Vendredi 6 février, le chef de la junte Prayut Chan-o-chan a exhorté la population à révéler les cas de lèse-majesté, notamment sur les réseaux sociaux, et avertit qu’il utilisera toutes les mesures institutionnelles contre les suspects de lèse-majesté et les opposants politiques. Il a ajouté que la répression pour les cas de lèse-majesté et les opposants politiques seraient impitoyables. “(…) Le gouvernement n’a pas l’intention d’intervenir dans votre vie privée. Mais chacun doit coopérer à la diminution de la haine et se surveiller mutuellement afin de ne pas diffuser de contenu inconvenant (lèse-majesté ou opposition à la junte)”, a-t-il précisé.
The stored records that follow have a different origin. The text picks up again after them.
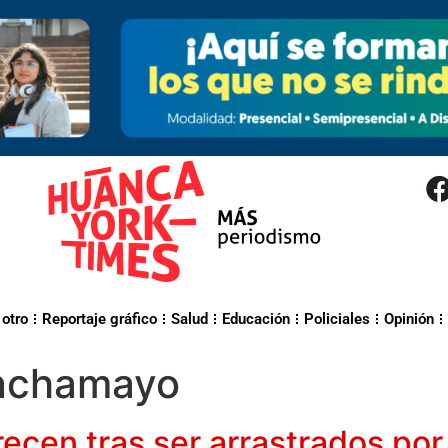
 otro
Reportaje gráfico
Salud
Educación
Policiales
Opinión
nchamayo
cen tras ser arrastrados por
Dans le même temps, le ministre de la Justice intensifie ses recherches à l’étranger. Le 5 février,le général Paiboon Khumchaya, ministre de la Justice de la junte, a révélé que le comité constitué pour traquer les suspects de lèse-majesté soumettra au ministère des Affaires étrangères une liste de 40 suspects en exil afin d’obtenir leur extradition.
Le 17 décembre 2014, le Général Prawit Wogsuwan, le vice Premier ministre et le ministre de l’Intérieur ont annoncé aux médias que les autorités thaïes s’efforçaient de collaborer avec les différents pays pour traquer les suspects de lèse-majesté en exil, dont l’historien politique Somsak Jeamteerasakul de l’université de Thammasat qui s’est exilé après le coup d’Etat du mois de mai 2014.

Selon iLaw, un groupe de défense des droits sur l’internet, le nombre d’emprisonnements pour crimes de lèse-majesté atteint depuis le coup d’Etat est à son plus haut niveau dans l’histoire du pays.

Depuis le coup d’Etat de 1976, le prétexte du crime de lèse-majesté est régulièrement invoqué par les putschistes dans les tentatives de renversement du gouvernement.

Citée comme raison majeure du coup d’Etat de 2006, cette accusation a alors connu une forte augmentation du nombre de cas. Les atrocités commises en avril-mai 2010, (près de 100 personnes tuées au cours de la répression militaire contre l’insurrection des chemises rouges) ont également contribué à une augmentation spectaculaire des infractions constatées, notamment en ligne.